The product range has expanded to 600 SKUs today, which is deemed the ideal number following a brief period in 2011 when 2,000 lines were stocked and Boardman says was an unsuccessful move: “The level of curation went down and it was expensive to stock the range and resulted in a long tail [of thinly-traded items].”

Own brand and B2B

Such has been the incursion of competitors such as Amazon and other businesses using agile platforms like Shopify to set up shops online that Firebox has found it increasingly hard to sell other people’s products. This has led it to focus on building up its own-brand range that now accounts for 40% of sales. There is a team of six within product development, out of a total workforce of 35, which is double the size of the technology team that includes Boardman.

Another area of current day focus is its business-to-business operation that sells products like its Unicorn Tears Gin to large retailers including John Lewis, Next and Oliver Bonas.

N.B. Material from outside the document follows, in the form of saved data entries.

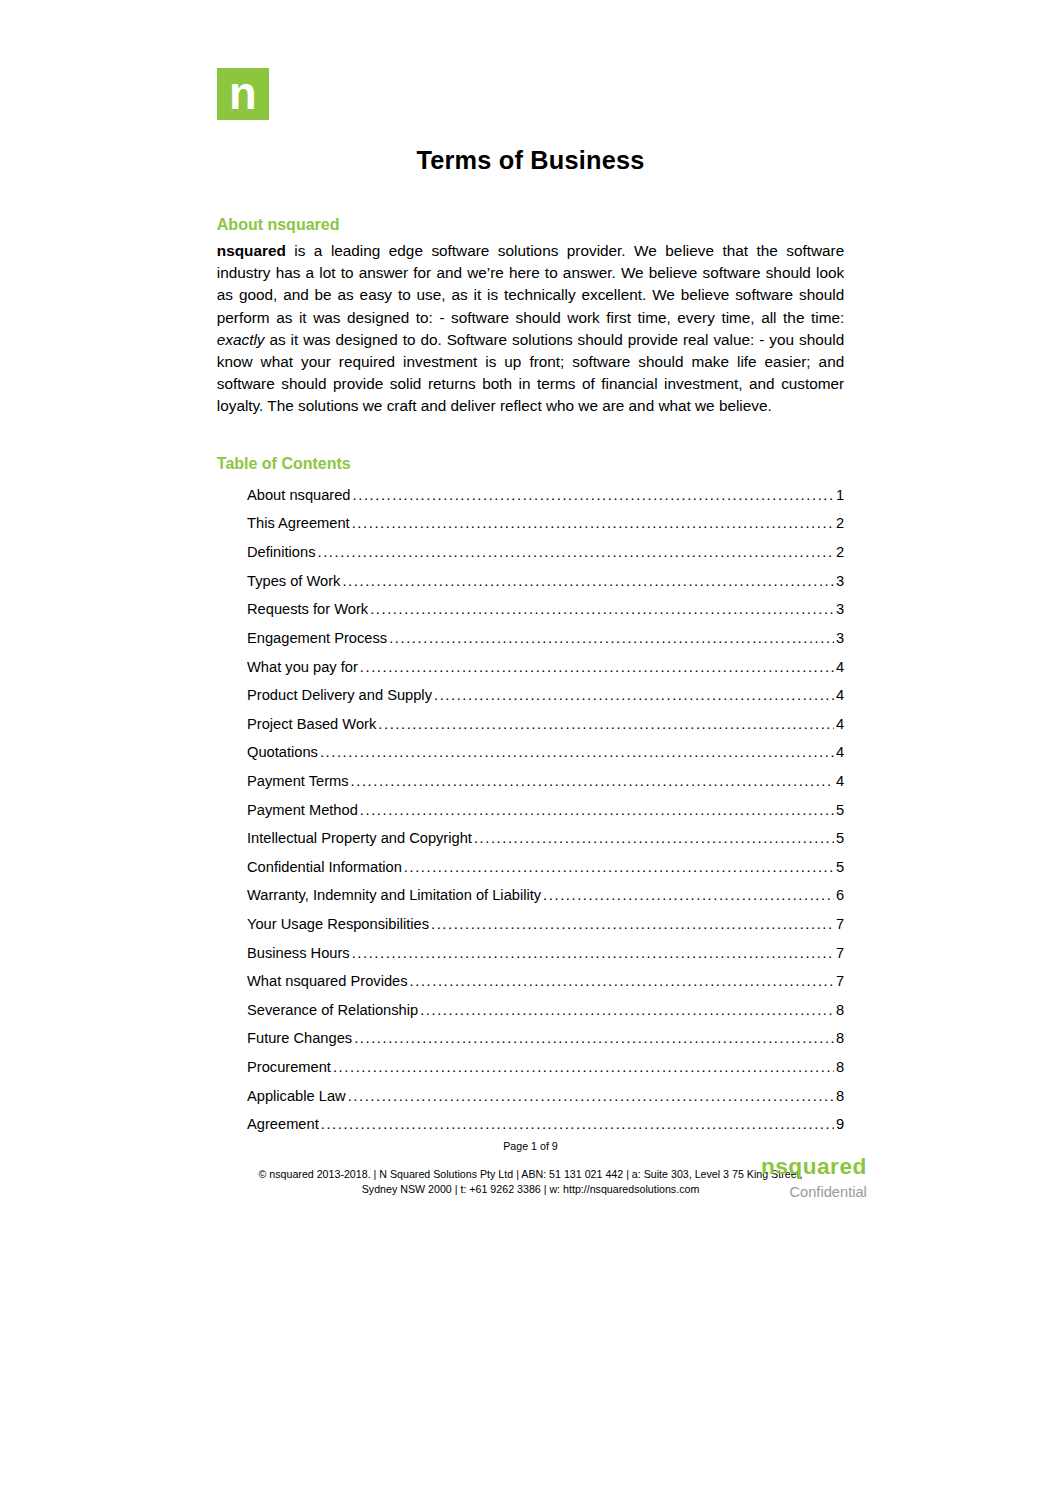n
Terms of Business
About nsquared
nsquared is a leading edge software solutions provider. We believe that the software industry has a lot to answer for and we’re here to answer. We believe software should look as good, and be as easy to use, as it is technically excellent. We believe software should perform as it was designed to: - software should work first time, every time, all the time: exactly as it was designed to do. Software solutions should provide real value: - you should know what your required investment is up front; software should make life easier; and software should provide solid returns both in terms of financial investment, and customer loyalty. The solutions we craft and deliver reflect who we are and what we believe.
Table of Contents
About nsquared.................................................................................................................................. 1
This Agreement.................................................................................................................................. 2
Definitions......................................................................................................................................... 2
Types of Work.................................................................................................................................... 3
Requests for Work............................................................................................................................ 3
Engagement Process....................................................................................................................... 3
What you pay for................................................................................................................................ 4
Product Delivery and Supply............................................................................................................. 4
Project Based Work.......................................................................................................................... 4
Quotations....................................................................................................................................... 4
Payment Terms.................................................................................................................................. 4
Payment Method............................................................................................................................... 5
Intellectual Property and Copyright..................................................................................................... 5
Confidential Information..................................................................................................................... 5
Warranty, Indemnity and Limitation of Liability............................................................................. 6
Your Usage Responsibilities.............................................................................................................. 7
Business Hours.................................................................................................................................. 7
What nsquared Provides..................................................................................................................... 7
Severance of Relationship.................................................................................................................. 8
Future Changes.................................................................................................................................. 8
Procurement..................................................................................................................................... 8
Applicable Law.................................................................................................................................. 8
Agreement....................................................................................................................................... 9
Page 1 of 9
© nsquared 2013-2018. | N Squared Solutions Pty Ltd | ABN: 51 131 021 442 | a: Suite 303, Level 3 75 King Street,
Sydney NSW 2000 | t: +61 9262 3386 | w: http://nsquaredsolutions.com
nsquared
Confidential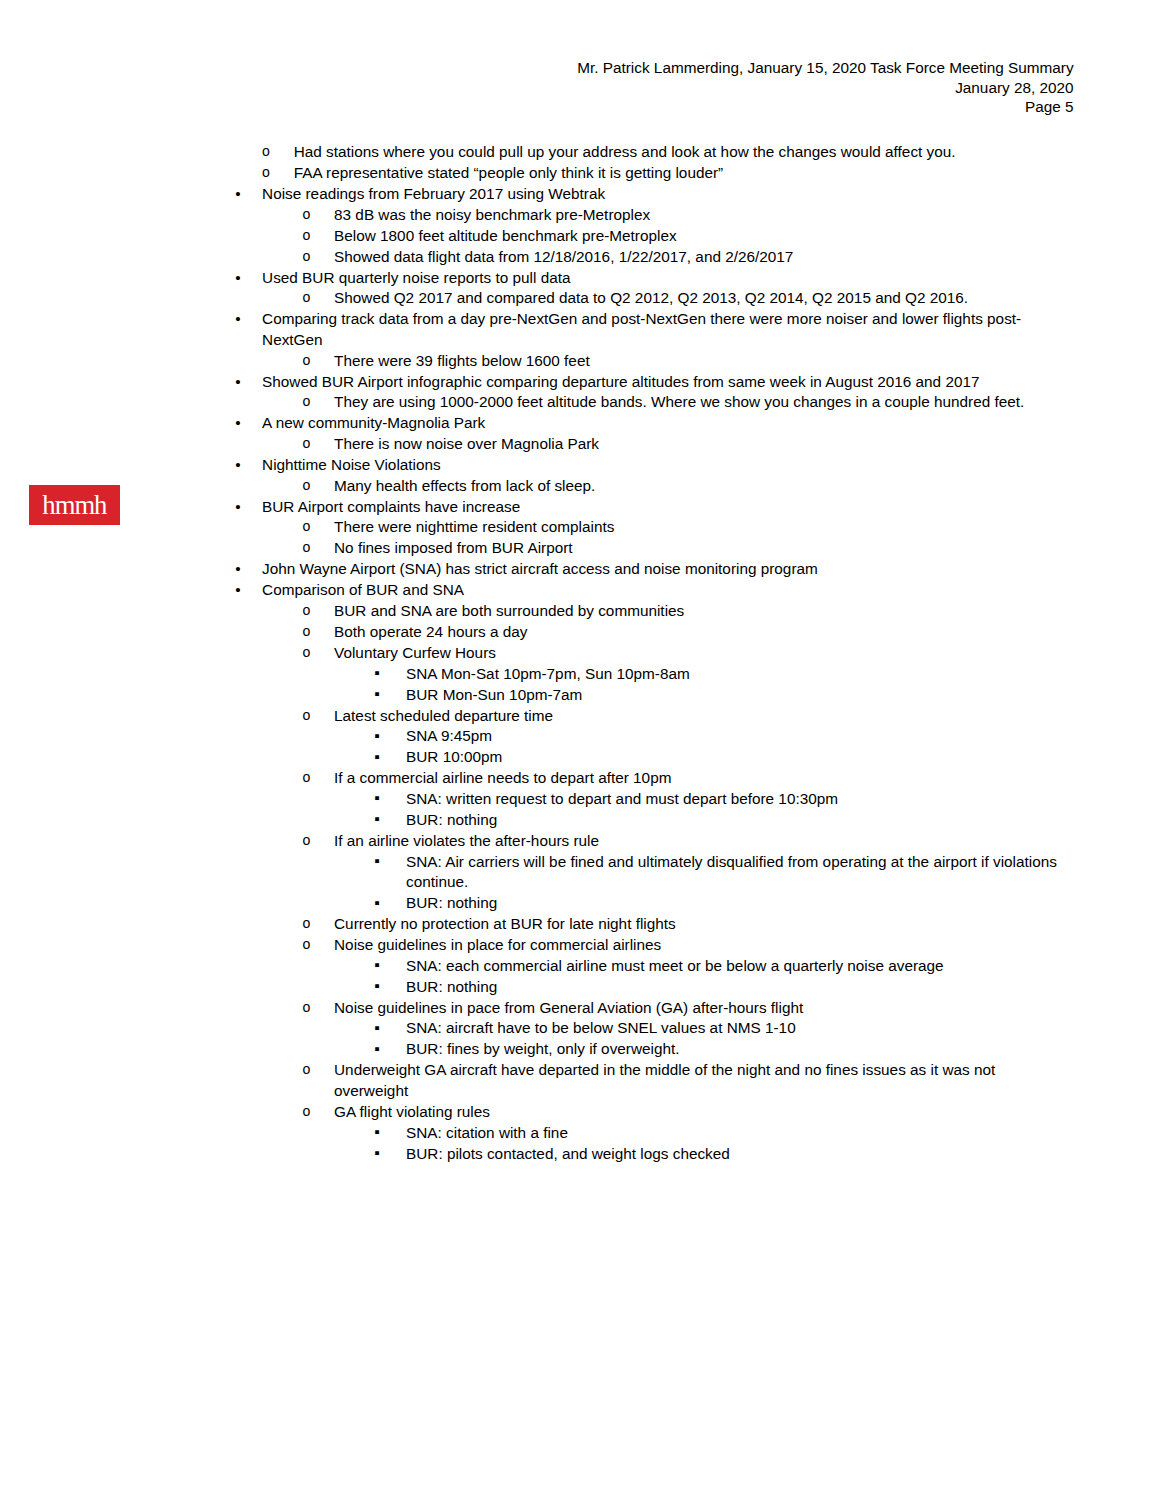Mr. Patrick Lammerding, January 15, 2020 Task Force Meeting Summary
January 28, 2020
Page 5
hmmh
Had stations where you could pull up your address and look at how the changes would affect you.
FAA representative stated “people only think it is getting louder”
Noise readings from February 2017 using Webtrak
83 dB was the noisy benchmark pre-Metroplex
Below 1800 feet altitude benchmark pre-Metroplex
Showed data flight data from 12/18/2016, 1/22/2017, and 2/26/2017
Used BUR quarterly noise reports to pull data
Showed Q2 2017 and compared data to Q2 2012, Q2 2013, Q2 2014, Q2 2015 and Q2 2016.
Comparing track data from a day pre-NextGen and post-NextGen there were more noiser and lower flights post-NextGen
There were 39 flights below 1600 feet
Showed BUR Airport infographic comparing departure altitudes from same week in August 2016 and 2017
They are using 1000-2000 feet altitude bands. Where we show you changes in a couple hundred feet.
A new community-Magnolia Park
There is now noise over Magnolia Park
Nighttime Noise Violations
Many health effects from lack of sleep.
BUR Airport complaints have increase
There were nighttime resident complaints
No fines imposed from BUR Airport
John Wayne Airport (SNA) has strict aircraft access and noise monitoring program
Comparison of BUR and SNA
BUR and SNA are both surrounded by communities
Both operate 24 hours a day
Voluntary Curfew Hours
SNA Mon-Sat 10pm-7pm, Sun 10pm-8am
BUR Mon-Sun 10pm-7am
Latest scheduled departure time
SNA 9:45pm
BUR 10:00pm
If a commercial airline needs to depart after 10pm
SNA: written request to depart and must depart before 10:30pm
BUR: nothing
If an airline violates the after-hours rule
SNA: Air carriers will be fined and ultimately disqualified from operating at the airport if violations continue.
BUR: nothing
Currently no protection at BUR for late night flights
Noise guidelines in place for commercial airlines
SNA: each commercial airline must meet or be below a quarterly noise average
BUR: nothing
Noise guidelines in pace from General Aviation (GA) after-hours flight
SNA: aircraft have to be below SNEL values at NMS 1-10
BUR: fines by weight, only if overweight.
Underweight GA aircraft have departed in the middle of the night and no fines issues as it was not overweight
GA flight violating rules
SNA: citation with a fine
BUR: pilots contacted, and weight logs checked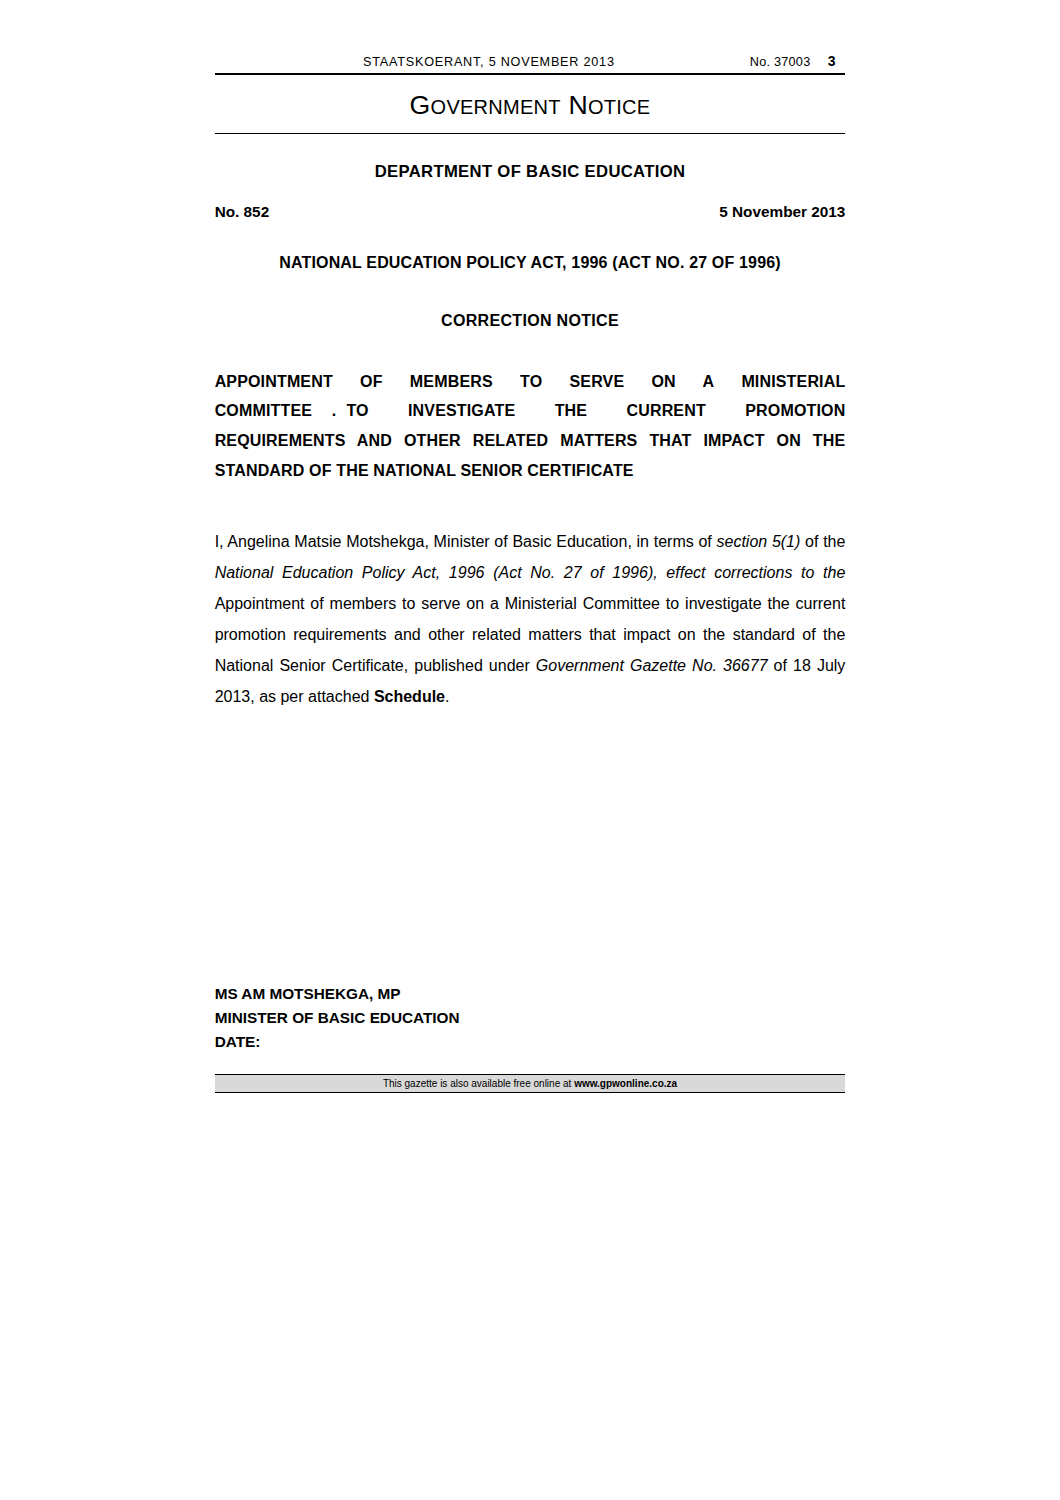STAATSKOERANT, 5 NOVEMBER 2013
No. 370033
GOVERNMENT NOTICE
DEPARTMENT OF BASIC EDUCATION
No. 852 5 November 2013
NATIONAL EDUCATION POLICY ACT, 1996 (ACT NO. 27 OF 1996)
CORRECTION NOTICE
APPOINTMENT OF MEMBERS TO SERVE ON A MINISTERIAL COMMITTEE . TO INVESTIGATE THE CURRENT PROMOTION REQUIREMENTS AND OTHER RELATED MATTERS THAT IMPACT ON THE STANDARD OF THE NATIONAL SENIOR CERTIFICATE
I, Angelina Matsie Motshekga, Minister of Basic Education, in terms of section 5(1) of the National Education Policy Act, 1996 (Act No. 27 of 1996), effect corrections to the Appointment of members to serve on a Ministerial Committee to investigate the current promotion requirements and other related matters that impact on the standard of the National Senior Certificate, published under Government Gazette No. 36677 of 18 July 2013, as per attached Schedule.
MS AM MOTSHEKGA, MP
MINISTER OF BASIC EDUCATION
DATE:
This gazette is also available free online at www.gpwonline.co.za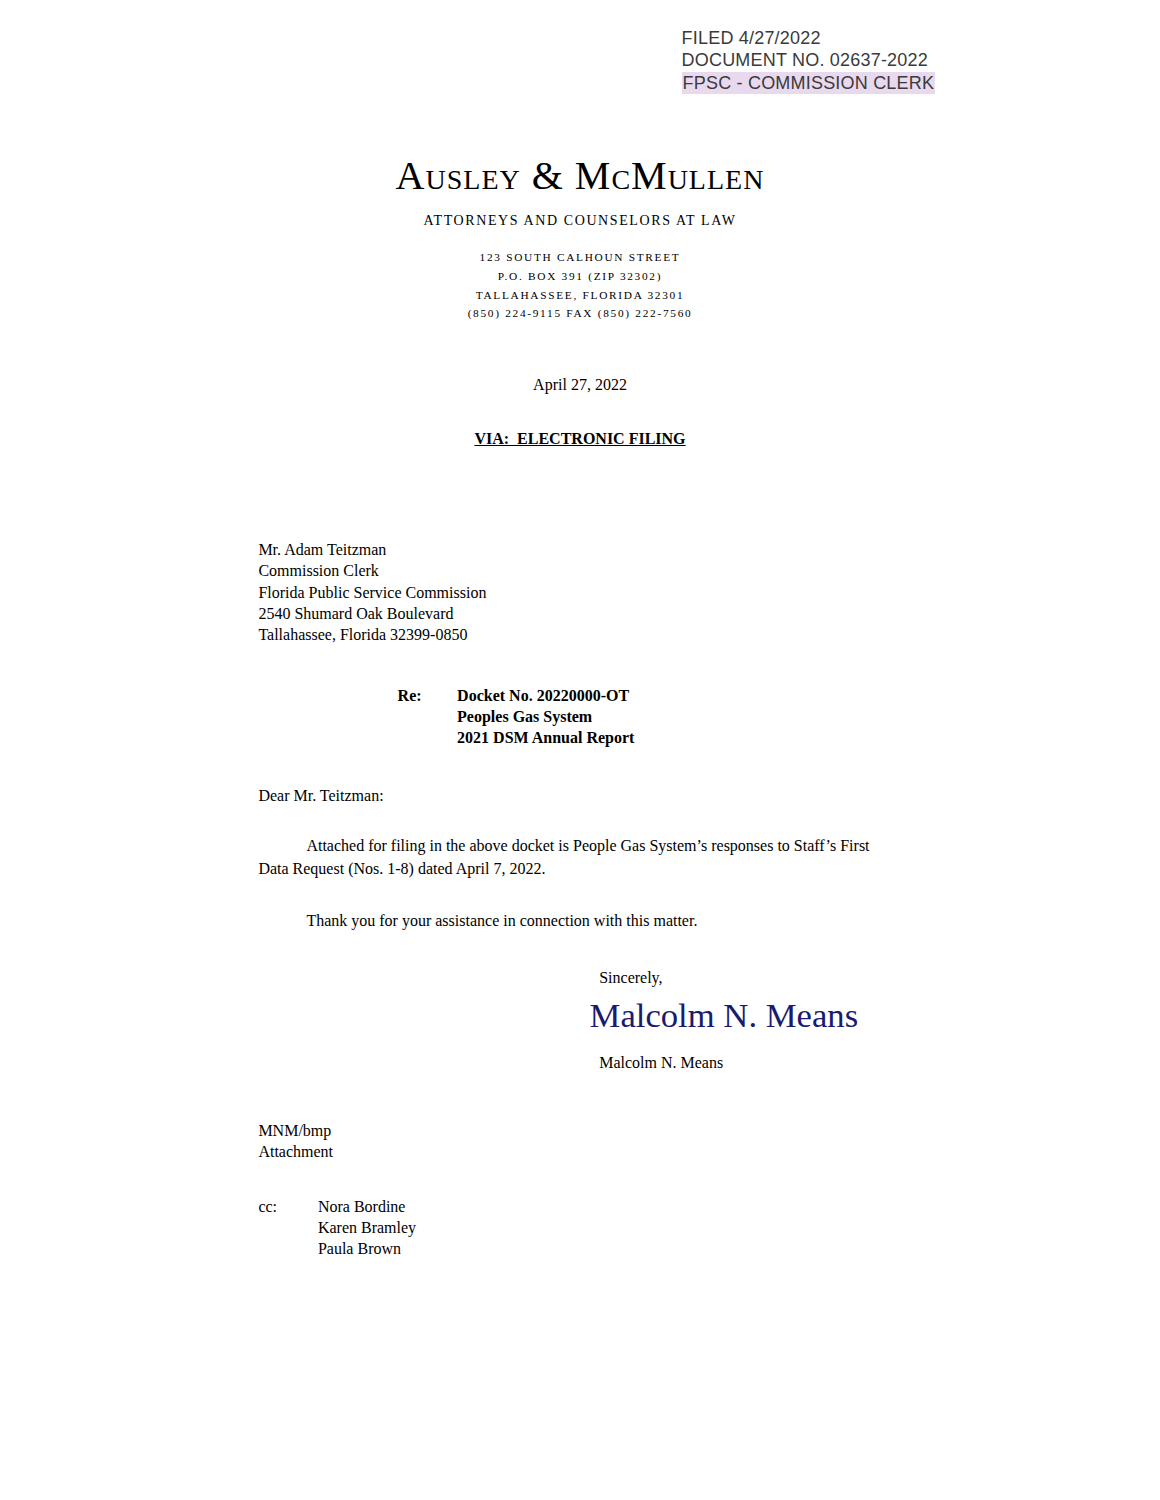FILED 4/27/2022
DOCUMENT NO. 02637-2022
FPSC - COMMISSION CLERK
Ausley & McMullen
ATTORNEYS AND COUNSELORS AT LAW
123 SOUTH CALHOUN STREET
P.O. BOX 391 (ZIP 32302)
TALLAHASSEE, FLORIDA 32301
(850) 224-9115 FAX (850) 222-7560
April 27, 2022
VIA: ELECTRONIC FILING
Mr. Adam Teitzman
Commission Clerk
Florida Public Service Commission
2540 Shumard Oak Boulevard
Tallahassee, Florida 32399-0850
Re: Docket No. 20220000-OT
Peoples Gas System
2021 DSM Annual Report
Dear Mr. Teitzman:
Attached for filing in the above docket is People Gas System’s responses to Staff’s First Data Request (Nos. 1-8) dated April 7, 2022.
Thank you for your assistance in connection with this matter.
Sincerely,
Malcolm N. Means
Malcolm N. Means
MNM/bmp
Attachment
cc: Nora Bordine
Karen Bramley
Paula Brown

This now accounts for 25% of revenues and Boardman forecasts it could account for more than half of its turnover within two years on the back of phenomenal growth - that amounted to a hefty 250% last year.

Whether such developments are helped by the move to using the likes of Shopify remains to be seen but Boardman is pretty relaxed about both in-house developments and using external providers. “The benefit of in-house solutions is that you can fix your own problems. But it does mean it’s down to you to fix them! Over the 21 years I’ve found there’s always a way through any problem. What worries you one day is probably forgotten about the next,” he suggests.